Scraping flashcards for Anki with Python

3 minute read

So while I am using Anki (flashcard program) to expand my vocabulary for my upcoming GRE test (wish me luck) I came across this word list.

Would it be possible to write a Python script that grabs all the words and definitions from that website and puts them in a text file which can be imported into Anki? Let’s find out!

So, where do we start? Let’s first create a directory

$ cd Programming/Python
$ mkdir AnkiScrape
$ cd AnkiScrape

For this little project I used the following libraries: BeautifulSoup4 and urllib2

from bs4 import BeautifulSoup
import urllib2

Alright, what do we do now? I forgot how to use BeautifulSoup (BS4) so I had to look it up. Stack Overflow to the rescue. The code found on Stack Overflow was given as follows

import urllib2 from bs4 import BeautifulSoup html = urllib2.urlopen( “http://www.google.com” ).read() soup = BeautifulSoup(html)

Modifying that we find

from bs4 import BeautifulSoup
import urllib2

url = "https://quizlet.com/14840887/500-practice-gre-vocabulary-words-flash-cards/"
content = urllib2.urlopen(url).read()
soup = BeautifulSoup(content)

Now that we have a soup to work with, how are we going to extract the content that we need? Taking a quick peek in the source code of the URL shows the following

<span class='TermText qWord lang-en'>avatar</span>	</h3>
<span class='TermText qDef lang-en'>(n.) the animal or human ... 

So the word is in the span class ‘TermText qWord lang-en’ and the definition of the word is contained in the span class ‘TermText qDef lang-en’. I admit that I have little knowledge of HTML which just shows that you don’t need to know HTML, you just need to know what div the text is in! That is all we need to know to retrieve it with BS4.

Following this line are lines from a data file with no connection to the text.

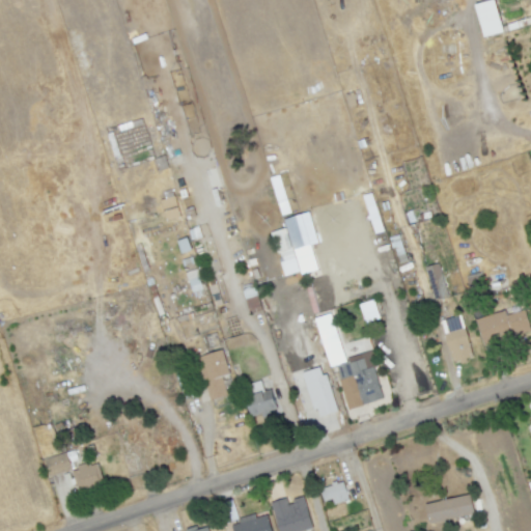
[(483,37),(503,31),(494,0),(490,0),(474,5),(483,37)]
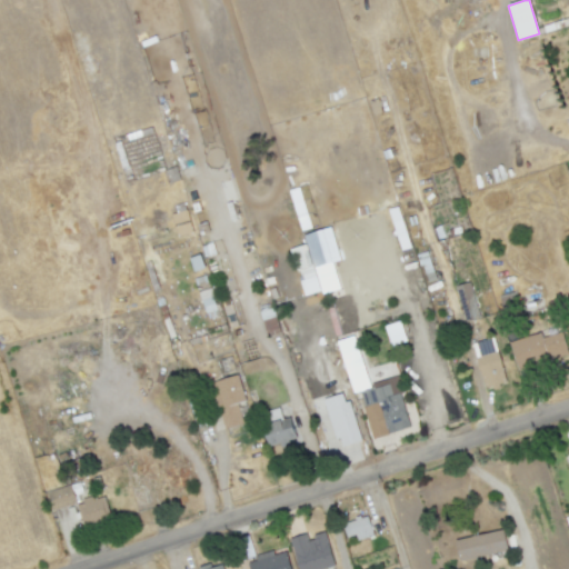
[(177,236),(192,231),(186,211),(171,216),(177,236)]
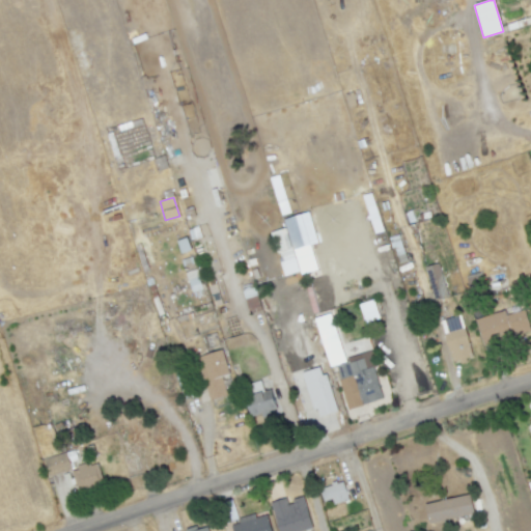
[(299,253),(295,238),(313,231),(319,249),(299,253)]
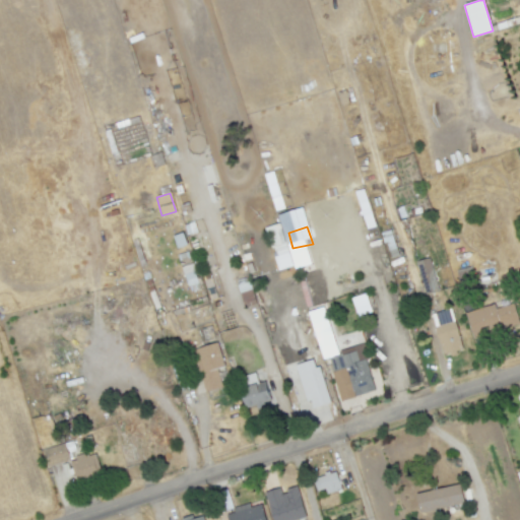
[(427,297),(418,263),(431,259),(439,293),(427,297)]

How do we retrieve something from a specific span class with BS4? I will spare you the Google query but I found this question on Stack Overflow which asks the exact same question here.

Changing the code to fit our example we find

from bs4 import BeautifulSoup
import urllib2

url = "https://quizlet.com/14840887/500-practice-gre-vocabulary-words-flash-cards/"
content = urllib2.urlopen(url).read()
soup = BeautifulSoup(content)

# find list of all span elements containing the words and definitions
wordspan = soup.find_all('span', {'class' : 'TermText qWord lang-en'})
defspan = soup.find_all('span', {'class' : 'TermText qDef lang-en'})

# create list of lines corresponding to element texts 
words = [span.get_text() for span in wordspan]
defs = [span.get_text() for span in defspan]

After some research, I figured out that Anki simply accepts .txt files that are comma and newline seperated, easy enough right? My first (probably not the most elegant or Pythonic idea) is to zip the words and defs in a dictionary and then print the key and according value. In hindsight, I should’ve just looped over both lists with the same iterator.

dictionary = dict(zip(words, defs)) # zip into dict

with open('GRE-vocab.txt','w') as out:
    for key in dictionary: 
        out.write('{0}, {1}\n'.format(key.encode('utf-8'), dictionary[key].encode('utf-8')))
        # print key.encode('utf-8'), dictionary[key].encode('utf-8'), '\n'

Which gives us the end result

from bs4 import BeautifulSoup
import urllib2

url = "https://quizlet.com/14840887/500-practice-gre-vocabulary-words-flash-cards/"
content = urllib2.urlopen(url).read()
soup = BeautifulSoup(content)

# find list of all span elements containing the words and definitions
wordspan = soup.find_all('span', {'class' : 'TermText qWord lang-en'})
defspan = soup.find_all('span', {'class' : 'TermText qDef lang-en'})

# create list of lines corresponding to element texts 
words = [span.get_text() for span in wordspan]
defs = [span.get_text() for span in defspan]

dictionary = dict(zip(words, defs)) # zip into dict

with open('GRE-vocab.txt','w') as out:
    for key in dictionary: 
        out.write('{0}, {1}\n'.format(key.encode('utf-8'), dictionary[key].encode('utf-8')))

Where the first 10 lines of GRE-vocab.txt are as follows

fawn, (v.) to flatter or grovel, (v.) to seek notice or favor
effigy, (n.) a crude person or figure which represents a hated person or ...
surreptitious, (adj.) sly, sneaky and covert
circumlocution, (n.) an indirect or roundabout way of speaking
importune, (v.) to demand by means of solicitation; (v.) to make unwanted...
umbrage, (n.) a feeling of anger, usually caused by offense; (n.) indigna...
kleptomaniac, (n.) someone consumed by the impulsive need to steal, witho...
sangfroid, (n.) coolness and composure, especially amidst trying and chal...
onus, (n.) a burdensome responsibility; burden of proof
turbid, (adj.) muddy due to sediment or foreign particles; (adj.) heavy, ...

Which can be imported into Anki to automatically create flashcards, awesome! Mission accomplished!